Johnson expressed a similar sense of betrayal to his parents after having left the Army. It was not what he had “expected,” according to relatives. His mother said that “the ideal that he thought of our government, what he thought the military represented, it just didn’t live up to his expectations.”

He had been accused of sexually harassing a fellow soldier, of stalking her and stealing her underwear. He lost his case but ― even to his attorney’s surprise ― somehow won an honorable discharge. His sense of loss and disappointment were profound, but did not mean a wholesale rejection of all things military. He worked out at a gym with local policemen. With his perceived failures his isolation grew. But did he know something was wrong?

Charles Whitman and Chris Dorner, despite all of their rage against the machines, knew something was wrong with them personally. Both men requested that their brains be studied after their deaths. Dorner thought his problem might be severe depression. Whitman did not know, but it turned out that he had a lesion on his amygdala that some associate with violence.

John Hinckley Jr. certainly knew something was wrong. He marveled at how easily he could acquire handguns. He spent most of his adult life shuttling between the homes of relatives, schools, psychiatrists and gun stores. He once had a cache of weapons seized at an airport in Tennessee. He was detained briefly, hopped on a plane back to Texas, visited his favorite pawn shop and rearmed. No questions asked.

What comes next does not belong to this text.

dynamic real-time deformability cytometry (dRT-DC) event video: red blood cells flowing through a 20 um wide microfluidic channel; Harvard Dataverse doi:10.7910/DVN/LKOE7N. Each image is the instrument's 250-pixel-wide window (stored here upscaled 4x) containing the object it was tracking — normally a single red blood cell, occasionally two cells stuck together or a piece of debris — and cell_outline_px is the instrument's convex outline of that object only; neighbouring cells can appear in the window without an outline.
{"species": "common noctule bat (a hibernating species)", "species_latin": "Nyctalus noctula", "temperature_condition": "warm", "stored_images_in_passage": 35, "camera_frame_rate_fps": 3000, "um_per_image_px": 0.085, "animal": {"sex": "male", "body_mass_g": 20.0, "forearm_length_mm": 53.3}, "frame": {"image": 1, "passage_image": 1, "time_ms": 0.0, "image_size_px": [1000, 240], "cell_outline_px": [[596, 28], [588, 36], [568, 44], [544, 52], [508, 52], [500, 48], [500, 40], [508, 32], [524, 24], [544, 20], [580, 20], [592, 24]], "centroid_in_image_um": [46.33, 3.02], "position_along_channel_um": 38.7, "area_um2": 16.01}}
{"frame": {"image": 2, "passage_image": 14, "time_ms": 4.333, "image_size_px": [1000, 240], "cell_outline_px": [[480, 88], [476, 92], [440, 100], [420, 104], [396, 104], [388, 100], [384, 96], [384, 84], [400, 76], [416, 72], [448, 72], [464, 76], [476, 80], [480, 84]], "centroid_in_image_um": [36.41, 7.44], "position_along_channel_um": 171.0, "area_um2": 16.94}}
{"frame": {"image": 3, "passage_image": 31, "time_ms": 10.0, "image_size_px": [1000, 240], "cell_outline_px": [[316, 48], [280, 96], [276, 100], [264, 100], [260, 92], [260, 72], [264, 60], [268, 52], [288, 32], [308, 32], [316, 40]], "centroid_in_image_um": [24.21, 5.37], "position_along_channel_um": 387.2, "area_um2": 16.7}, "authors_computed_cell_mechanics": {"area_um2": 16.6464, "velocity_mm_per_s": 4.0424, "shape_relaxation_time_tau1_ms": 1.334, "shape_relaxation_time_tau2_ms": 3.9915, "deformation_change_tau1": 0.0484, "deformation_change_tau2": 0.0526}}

Hinckley wrote in his diary “Guns are neat things aren’t they? They can kill extraordinary people with very little effort. But don’t tell the NRA.”

His attempted assassination did lead to reforms, though ― but not of gun laws. Hinckley pled not guilty by reason of insanity and won, infuriating many in Congress who then fast-tracked insanity plea reforms. The next Hinckley would have a tougher time proving that he was insane, but no problem arming himself and doing something nuts like Johnson.

Johnson bought an AK-47 from someone he met on Facebook. The guy “checked him out,” meaning that he looked at his Facebook profile and thought he seemed like a good guy. So, he sold him the gun.

Johnson’s dashiki and “likes” worry many in a way that his cache of weapons does not. His outfits ― and his skin color ― made him an “other” in a way that his isolation, contradictions and penchant for violence did not. America tolerates the assassin and assassinations, but Black Lives Matter… they’re dangerous.